Compost plant in Serbithang closed

Thimphu thromde’s compost plant for biodegradable waste in Serbithang is closed following complaints from the resident in the area.

The thromde’s environment officer, Phub Tshering, said that thromde had to stop the garbage trucks from dumping the city’s wet waste in the compost plant after the thromde received complaints that the area is filled with a pungent smell.

The thromde also received a letter from the National Environment Commission (NEC) to improve or shift the compost plant after receiving complaints from the residents.

The thromde now dumps the city’s wet waste in the Memelakha landfill. “It has been more than a year now since we started dumping the wet waste there,” the environment officer said.

A resident, Ugyen Lhamo, said the stench from the compost was strong that they could smell it inside their house even when they closed the windows and the door. “The smell gets unbearable during sunny days,” she said. “Flies infest our houses even when we keep our houses clean.”

Another resident, Dorji Nidup, 50, who lives above the plant said that he complained thrice to the thromde and requested the officials to do something about the pungent smell. “The thrompon considered our request and stopped dumping waste a year ago,” he said. “But we had to wait for the waste inside the compost plant to decompose.”

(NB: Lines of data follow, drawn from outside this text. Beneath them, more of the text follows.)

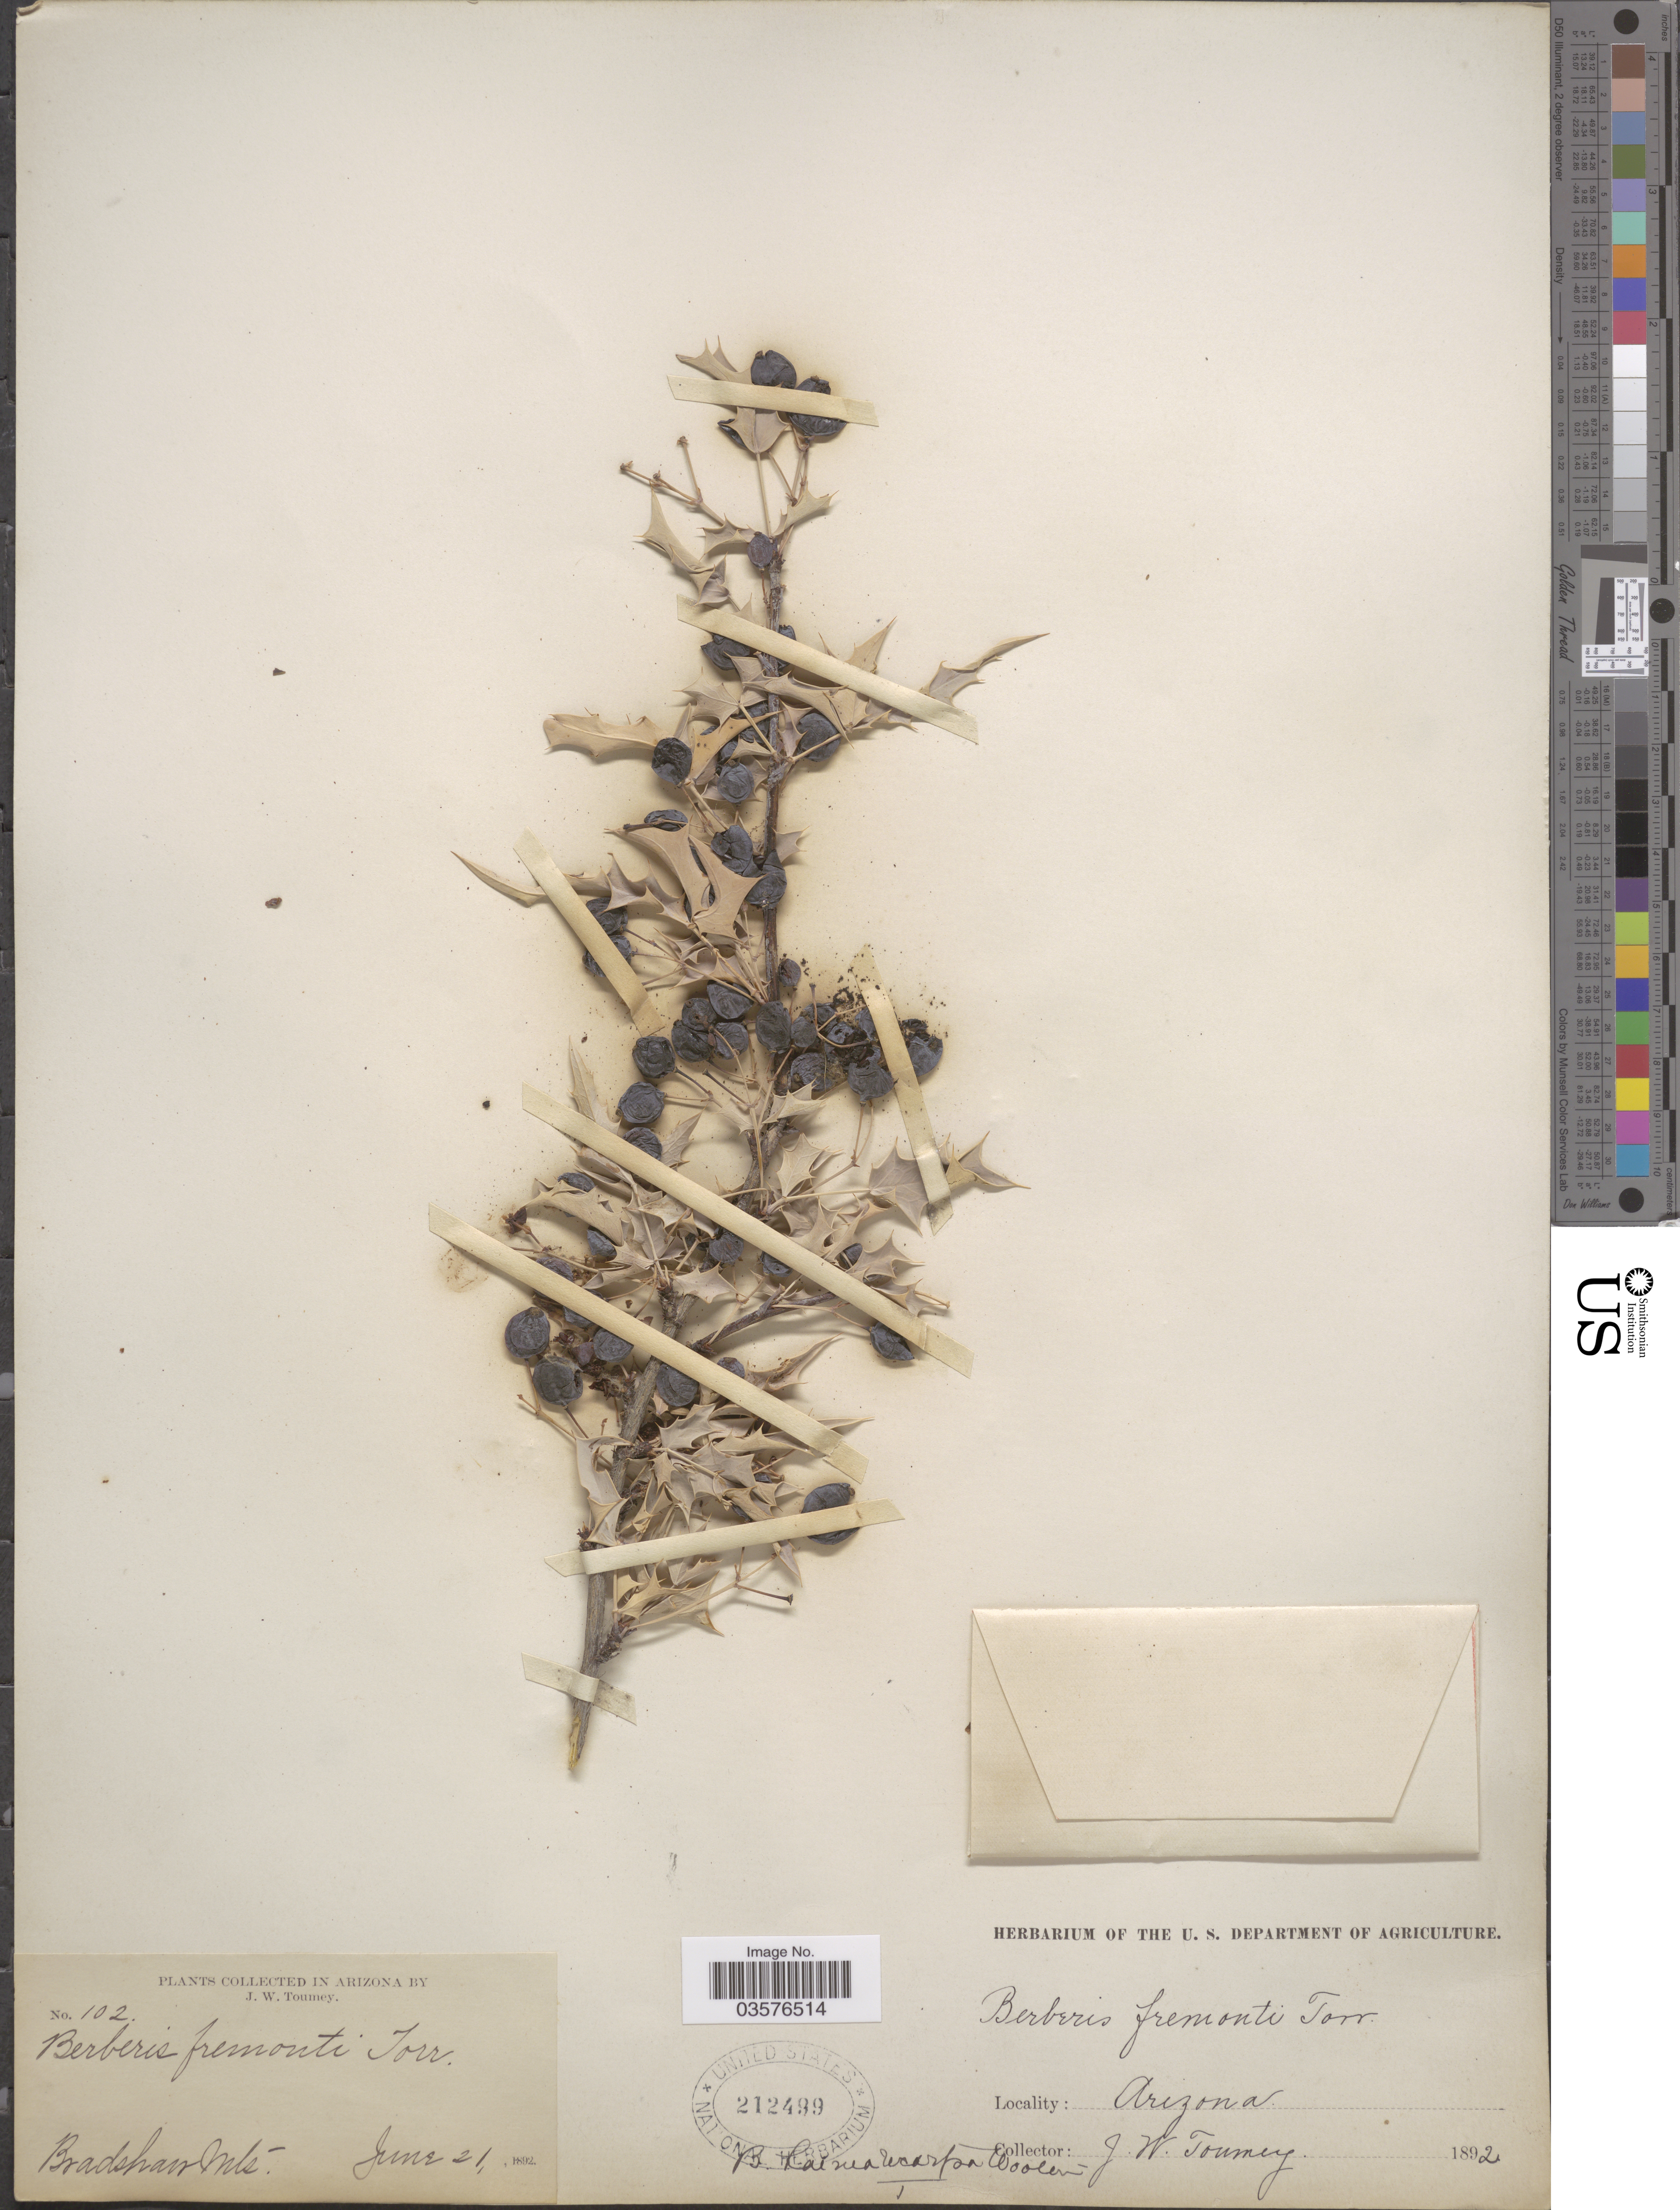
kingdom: Plantae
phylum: Tracheophyta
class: Magnoliopsida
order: Ranunculales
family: Berberidaceae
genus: Mahonia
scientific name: Mahonia haematocarpa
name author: (Wooton) Fedde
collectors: J. W. Toumey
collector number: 102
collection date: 1892-06-21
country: United States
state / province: Arizona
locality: Bradshaw Mts.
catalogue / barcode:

Phub Tshering said the thromde tried to control the stench by covering the wet waste and upgrading the compost plant but since the quantity of the waste going to the compost plant increased drastically, they had to shut it down.

The NEC, economic affairs ministry and the agriculture ministry built the compost plant in Serbithang in 2008 at a cost of about Nu 8M (million).

In 2010, the plant was installed with filtering machines, air blowers and other equipment with support from Japan International Cooperation Agency (JICA).

The plant had six chambers, where waste goes through a decaying process that when the waste reaches the last chamber, it is considered decayed.

The decayed waste is then dried and filtered from foreign substances like plastics and the powdered waste, which has become manure, is packed in a 12-kg bag for sale.  It takes about five months for the organic waste to fully decompose.

The environment officer said the compost plant was used on a pilot basis with wet waste collected from the Centenary Farmers Market, Chubachu, Changbangdu and the ministers enclave until 2014.

He said there was no settlement around then.

After the thromde outsourced the collection and disposal of city waste to Greener Way in 2015, all wet waste collected from the city was disposed at the compost plant.

“The amount of wet waste dumped at the compost plant increased by three folds and the compost plant couldn’t handle it,” Phub Tshering said. “The plant had a capacity to decompose 25 metric tonnes of wet waste in a month while the plant receives at least eight metric tonnes of wet waste every day.”

The increase in disposable of organic waste at the plant is attributed to the outsourcing of waste collection to a private firm and segregation of waste at source.

The environment officer said the garbage truck with a capacity of a tonne makes about four to five trips a week to the plant, which is about 20 to 30 tonnes of wet waste a month.

The caretaker of the compost plant, Birdhan Rai, 36, said the plant receives at least nine tonnes of wet waste every day excluding Sundays after the thromde outsourced the collection and disposal of waste.

“All chambers used to be filled with the waste that we had to keep additional waste outside the chambers,” he said.